Being a sports fan is complicated. It took me a few minutes to just come up with that thought, especially as I try to combine rational thought with my irrational emotion. For roughly two years it's been a constant struggle to be a fan of my favorite professional basketball team. It's easy to just blame the actual product, a team that's won less than a fourth of their games over that period. Despite not being the absolute worst, the Philadelphia 76ers have been a very poor team, almost impossible to watch at times.
That's not it, however.
Slicker Than Your Average
Slicker Than Your Average
My struggle for the last two years has not been due to my terrible basketball team. I enjoyed watching the hardworking, hopelessly over-matched band of misfits more than I did many of those mediocre, perennial low-playoff or low lottery teams over the past decade. I can stomach watching them try and fail as they also learn and grow, however incremental that growth is.
My ire rests with every opinionated fan, media member, and person that spews never-ending, always negative, fan depreciating, lacking context, mostly ignorant... critique of everything involving this current era of Philadelphia 76ers basketball.
We live in a time where it's all about instant reactions and "what have you done for me now". Patience was a virtue that was dumped about a decade ago, around when Twitter became a thing. With endless coverage and access, media has evolved to a point where anything and everything can be news. Furthermore, the inner-workings of our brain are available at the click of the mouse or tap of the phone, so opinions run rampant and instant reactions become the front-page.
I get it. This is just how it is these days. But what's irritating is how this type of opining becomes the major headline, that more or less shape public perception.
As fans, we root for the name on the front of the jersey above everything else. When the name on the back of the jersey changes, many of us drop the unconditional support and optimism for that name. Unfortunately, there is also a portion of the fan base that go the full 180 and, for some reason, hate the players once they're off the team.
Specifically, this year we witnessed a big trade deadline move where Michael Carter-Williams was moved to Milwaukee for a potential lottery pick. Subjectively, it was a tough blow to lose a player that I'd grown attached to during this rebuild, warts and all. Objectively, it was a forward-thinking move.
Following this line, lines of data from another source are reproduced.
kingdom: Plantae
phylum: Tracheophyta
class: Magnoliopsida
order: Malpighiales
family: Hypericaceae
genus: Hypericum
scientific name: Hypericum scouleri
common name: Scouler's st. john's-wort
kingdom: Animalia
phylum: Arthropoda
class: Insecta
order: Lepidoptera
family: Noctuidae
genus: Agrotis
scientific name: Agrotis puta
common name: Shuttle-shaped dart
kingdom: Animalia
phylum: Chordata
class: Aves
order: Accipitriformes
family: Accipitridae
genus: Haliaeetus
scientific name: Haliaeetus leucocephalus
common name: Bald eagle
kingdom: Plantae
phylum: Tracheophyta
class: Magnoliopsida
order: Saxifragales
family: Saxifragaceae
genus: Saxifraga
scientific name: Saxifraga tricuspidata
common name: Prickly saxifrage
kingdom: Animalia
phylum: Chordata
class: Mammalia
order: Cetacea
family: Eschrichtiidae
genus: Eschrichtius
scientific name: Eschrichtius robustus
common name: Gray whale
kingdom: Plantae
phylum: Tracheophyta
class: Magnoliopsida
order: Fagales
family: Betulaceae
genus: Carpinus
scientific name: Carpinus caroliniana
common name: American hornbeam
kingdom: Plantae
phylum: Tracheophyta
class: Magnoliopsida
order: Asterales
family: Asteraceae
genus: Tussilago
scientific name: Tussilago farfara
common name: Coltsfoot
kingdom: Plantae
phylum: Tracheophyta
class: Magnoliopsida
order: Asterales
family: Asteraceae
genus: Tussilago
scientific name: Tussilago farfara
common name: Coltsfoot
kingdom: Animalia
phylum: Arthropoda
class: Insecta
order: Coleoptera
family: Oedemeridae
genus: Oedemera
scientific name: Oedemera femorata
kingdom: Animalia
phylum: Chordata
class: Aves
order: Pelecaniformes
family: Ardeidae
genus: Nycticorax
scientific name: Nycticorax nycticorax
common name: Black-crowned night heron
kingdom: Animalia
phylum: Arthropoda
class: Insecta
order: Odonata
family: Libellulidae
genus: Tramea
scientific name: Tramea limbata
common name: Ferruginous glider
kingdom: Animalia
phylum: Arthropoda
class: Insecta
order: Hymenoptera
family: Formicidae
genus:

Carter-Williams deficiencies shadowed his strengths and presented a questionable fit with a potential front court that would feature Joel Embiid and Nerlens Noel.
Unfortunately, that was not the narrative that was spun both locally and nationally. It's been well documented how Sam Hinkie and the Sixers regime have been made the villain. Trading away the reigning "Rookie of the Year" was only going to add more fuel to that fire. But it's the blatant lack of context or research beyond the box score that continues to burn.
The moment MCW has a productive game, the crows come out to caw about how the Sixers should regret their decision and/or hope that their draft pick better turn into something great. Conveniently, it's as if the multiple games of struggle, poor play, and inefficiency magically don't exist. The irony here is that I'm a big MCW fan and supporter. I genuinely want to see him succeed. Yet, in trying to point out his shortcomings and poor performances, why is it that I'm labeled the "hater" and illogical one?
There's the rub. In trying to defend what seems like a logical point, I'm buying into some sort of twisted narrative where I'm being fooled into "a scheme" perpetrated by Sam Hinkie. Yes, those who have yearned for this team-building strategy long before Sam Hinkie rolled into town are apparently delusional. And, as if proving Newton's Third Law, we predictably react and push back.
It's obvious that this was the intent. These days it's called "trolling", or the being purposefully inflammatory with the intent to elicit an emotional response from an audience. Whether or not they actually believe what they say, this is all about attention. Sixers' fans, unfortunately, are the easy target, as Philly fans are generally passionate and outspoken and the Sixers were going through a drastic rebuild.
It's the constant attempt to find ways and reasons to continue to instigate and incite which is frustrating. The slightest amount of news that could be parlayed into a negative critique is thrown full throttle at Sixers fans, whether we like it or not. These takes become the pervading thought around the league and sports. Consequently, this is the reason Sixers fans have developed a bunker mentality.
No, we fans aren't sipping Kool Aid or being hypnotized. No, we aren't clueless about the risks or the possible failure. If anything we're more in-tune and informed with what's happening with our favorite team and what they're trying to accomplish, especially after watching them either flail or plateau for years. These Sixers may be a modern version of the Stanford marshmallow experiment, but that delayed gratification is definitely worth the wait.
If one thing is clear, contrary to popular belief, it isn't the Sixers, Sam Hinkie or "The Plan" that's torturing the fans. We've had poor to mediocre basketball for most of the last decade... so this is nothing new. On the other hand, being treated like we're taking crazy pills, despite sound logic and reasoning, is less than palatable.
Because, is it really Hinkie and his team building strategy that's 'brain-washed' the Sixers' fan base into defending every move? Or is it the over-the-top backlash and consistent trolling that has fostered this mentality?